Even the thermal suit could not totally block the cold of the frigid water. A second later, his foot touched bottom, and he remembered Neil Armstrong making that “one small step for man.” On the moon, there was no evil. But the land on which he would soon stand was a land full of evil, from the DMZ to the Chinese border, from the East Sea to the West Sea. “Deliver us from evil,” Gunner whispered as he slid out of the Zodiac, landing with both feet on the bottom.

He stood on the sand of North Korea, waist deep in water. He held
his thumb up to the two men in the boat. Jackrabbit slipped over the left side of the boat. With Gunner stabilizing the boat on one side and Jackrabbit on the other, another thumbs-up signal brought Jung-Hoon out of the boat at the back. He had already tilted up the outboard to keep it from dragging on the bottom.

The three men each grabbed a handle on the boat and pulled it along through the surf and up onto the beach.

Jackrabbit leaned over and whispered to Gunner, “Get your NVDs, your night visions, Commander. Screw the silencer on your M-16. Stay here and guard the boat. Jung-Hoon and I will check out the beach. Make sure the coast is clear.”

Gunner nodded.

“Let’s get moving.”

Gunner pulled out his night-vision goggles and strapped them on his head. The dark world was suddenly lit in a ghastly green. A ledge of rocks, perhaps ten feet high, rose just beyond the wide expanse of beach. And beyond that, mountains. The beach looked empty. Jung-Hoon and Jackrabbit were jogging in opposite directions to survey the situation.

Gunner reached for his M-16, popped in a thirty-round magazine, and screwed the silencer on the end of the barrel. He mounted the night-vision scope on his rifle and twisted the thumb screw to lock it in place.

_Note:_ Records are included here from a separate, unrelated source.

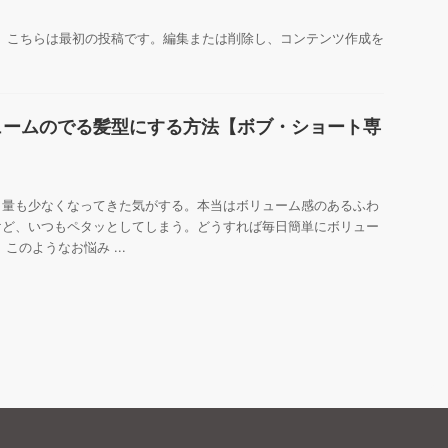
うこそ。こちらは最初の投稿です。編集または削除し、コンテンツ作成を
ュームのでる髪型にする方法【ボブ・ショート専
】
、量も少なくなってきた気がする。本当はボリューム感のあるふわ
けど、いつもペタッとしてしまう。どうすれば毎日簡単にボリュー
このようなお悩み ...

Gunner fixed his eyes on the natural rocky ledge. Until now, Jackrabbit had done all the killing on this mission. But if someone crossed that ledge, with both Jackrabbit and Jung-Hoon out of range, the responsibility for killing would fall on his shoulders.

In the solitude of the moment, with the swishing of the waves peacefully lapping the dark beach behind him, he felt, for the first time, a tinge of loneliness. He had resolved that he might have to take a life, maybe more than one, during the course of this mission. But what if a teenager traversed the rocks? Or a young couple looking for a place to make out? Or an old man trying to make it down to the surf to do a little night fishing? What if he had to take an innocent life to protect the secrecy of the mission?

More waves washed up on the beach, now in increasing frequency with the rising tide, each time reaching closer to the boat. Gunner had read about the rapid tide changes in the Yellow Sea, which made MacArthur’s
heroic landing at Inchon that much more risky. He was less sure about tide fluctuations in the Sea of Japan. He wished now that he had put more time into advance planning. They had forgotten about antibiotics. First-aid supplies. Now he was dealing with the uncertainty on the timing and level of the tide.

The water seemed to be rising at an alarming rate, running up closer with each cycle. Or was it his imagination? … No, not his imagination.

Gunner decided to pull the boat up farther before the tide took it back out to sea. Crouching low, he dragged it across the sand to the base of the rock barrier. The scraping sound of rubber against sand blended with the crashing waves of the surf. He dragged the stern of the Zodiac around so the boat was now resting against the rocks, as snug against the rock wall as he could get it.

Thump.

What was that?

The noise came from above his head, from on the rock ledge. His heart pounded.

He pressed his body against the base of the rock wall and froze. The only sound was from the wind and the surf.

Two beams of light flashed on above his head and pointed out to sea.

Headlights.

Gunner pressed harder against the jagged rocks and looked up. The light beams disappeared. Then, voices!